Federal authorities have filed a criminal charge against a mine owner who is locked in a dispute with the National Park Service over access to his property near Lake Mead.

Robert Earl Ford is accused of "willfully injuring" government property in March by widening a dirt road that runs through Lake Mead National Recreation Area to his Anniversary Mine.

Todd Howard Tomlin, a mine employee who drove the road grader for Ford, also was charged.

According to the criminal complaint filed against the men on Nov. 24, Lake Mead park rangers on routine patrol spotted the unauthorized road work on March 22.

At the time, Ford was trying to lease out the mine for a three-day music and arts festival called Further Future, but the Park Service and the Bureau of Land Management declined to issue permits for the event.

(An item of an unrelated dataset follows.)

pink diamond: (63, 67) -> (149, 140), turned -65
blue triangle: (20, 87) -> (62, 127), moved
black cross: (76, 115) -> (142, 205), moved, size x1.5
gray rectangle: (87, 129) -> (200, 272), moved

Ford mines limestone and other minerals on his 215-acre tract sandwiched between Lake Mead National Recreation Area and the BLM's Muddy Mountains Wilderness Area. He also uses the land for a composting operation and previously rented space to a Las Vegas gun range that lets people shoot heavy machine guns and grenade launchers.

Ford was not immediately available for comment.

He first made headlines in February when he gated his portion of Anniversary Mine Road, cutting off public access to a popular hiking trail through a nearby slot canyon.

At the time, he said he was forced to close the road because it was dangerous and his insurance carrier was threatening to drop him if he kept letting people cross his land to reach Anniversary Narrows.

He offered to pave the entire 2½ mile road — two-thirds of which is on federal land — at his own expense, but the BLM and Park Service turned him down.

The Anniversary Mine was founded in the early 1920s, more than a decade before Hoover Dam was finished and the recreation area was born in 1936.

Ford said he entered into a deal to buy the old mine in 2006 and took possession of the land in 2011. The following year, the BLM sent him a warning letter about unauthorized road work after he put asphalt chips on the dirt track leading to and through his property.

Ford is scheduled to appear in court on the criminal charge on Feb. 2.

Natalie Collins, spokeswoman for the U.S. Attorney's office in Las Vegas, said the count carries a penalty of up to 10 years in prison and a $250,000 fine.

A government assessment of the resource damage caused by the road grader pegged the cost at $1,540.